How to build a capsule wardrobe for kids
Now that you’re on board and know its gonna be great, how can you do it?
Choose a color pallet
Luckily you don’t have to be too strict here because kids clothes are often brightly colored and you aren’t likely to get stuck with an all neutral capsule wardrobe for kids. However, it’s good to have an idea of what you’re looking for when shopping. Start with their favorite color and build from there.
Add in a neutral to make the wardrobe cohesive. Black, khaki, grey, or navy are great neutrals to start with. Again, kids clothes are often very brightly colored and you can get away with pairing colors in a more energetic way, so just pick colors you and your child like.
What are your kids most comfortable in?
Jeans are just impractical for infants, toddlers, and even some preschoolers. That doesn’t mean you can’t have them, just be aware of how comfy they are and what your kid might prefer. There’s no point in buying clothes that won’t be worn. I find leggings to be a staple for my girls.
What are their wardrobe needs?
Do your kids go to school or daycare, or do they stay home with you all day? Do you go to church every Sunday or do you rarely dress up? Do you live on a farm (or suburban farm) and need lots of work/play clothes?
Whatever your needs, just be honest. Don’t waste money on cute clothes that your kiddo will never wear.
Stick with simple pieces
If you only remember one tip make it this one. Stick with simple pieces that are solid or have a pattern but don’t have tons of extra decorations like bows, rhinestones, etc. If you have solid pants and patterned tops you can almost always mix and match.
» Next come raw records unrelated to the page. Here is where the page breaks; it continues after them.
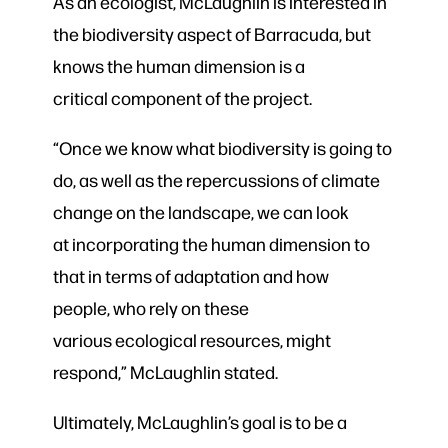
As an ecologist, McLaughlin is interested in
the biodiversity aspect of Barracuda, but
knows the human dimension is a
critical component of the project.
“Once we know what biodiversity is going to
do,
as well as
the repercussions of climate
change on the landscape,
we can look
at
incorporating the human dimension to
that in terms of adaptation and how
people, who rely on these
various ecological resources
, might
respond,
” McLaughlin stated.
Ultimately, McLaughlin’s goal is to be a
Make sure you have a few solid neutrals in both tops and bottoms. Garanimals and Primary are two brands that make mixing and matching super easy. Another advantage of Primary is that the clothes don’t have slogans, sequins, or logos either.
What it looks like
It’s hard to tell, but in this photo the pants are black leggings (the photo below is dark purple pants). I put together these two mini capsules in a few minuted going through the clean laundry basket (that’s right, they have been sitting there for a week).
In this image you can see that the three tops (the two on the right are dresses) have similar colors so they can easily be switched.
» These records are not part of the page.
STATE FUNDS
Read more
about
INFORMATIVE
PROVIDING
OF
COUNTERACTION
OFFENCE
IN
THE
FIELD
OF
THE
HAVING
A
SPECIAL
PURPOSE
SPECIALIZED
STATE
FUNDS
In this image you can see that the shirts are all light or bright and the pants are dark. I labored over whether to buy the pants because of those buttons.
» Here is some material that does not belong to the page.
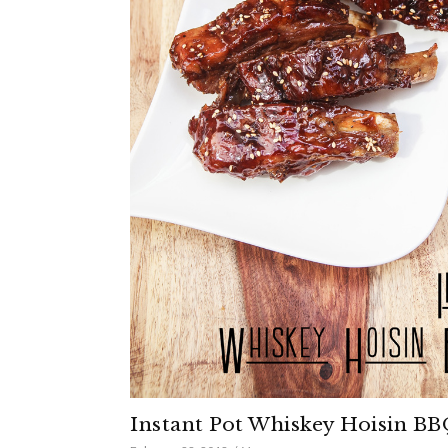
Instant Pot Whiskey Hoisin BB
They clearly went in an outfit and the buttons don’t match easily but I decided they didn’t make a big enough statement to warrant not buying them. I think they still mix and match pretty easily.
When you go shopping for a capsule wardrobe for kids it’s easy to get off course and end up with the wrong stuff. Here are some tips to stay on track. First Make a list. Write down what’s missing from you capsule. What size? What colors will work? Alternatives?
When you go shopping ask these questions:
- Will this get worn?
- Does it go with at least 3 other items?
- Is it good quality and in good condition?
- Does the capsule need this or do I just like it? (sometime this is ok, use your judgement)
A capsule wardrobe for kids will probably contain more clothes than an adults and that’s ok. The point here is to be mindful of what you buy so that it “goes” with as many other items as possible.
Maybe you can male two mini capsules, one for warm coors and one for cool colors. Maybe you can make a school one and a play one. Go with what works for you and your family.
Have you tried a capsule wardrobe for kids? How do you do it?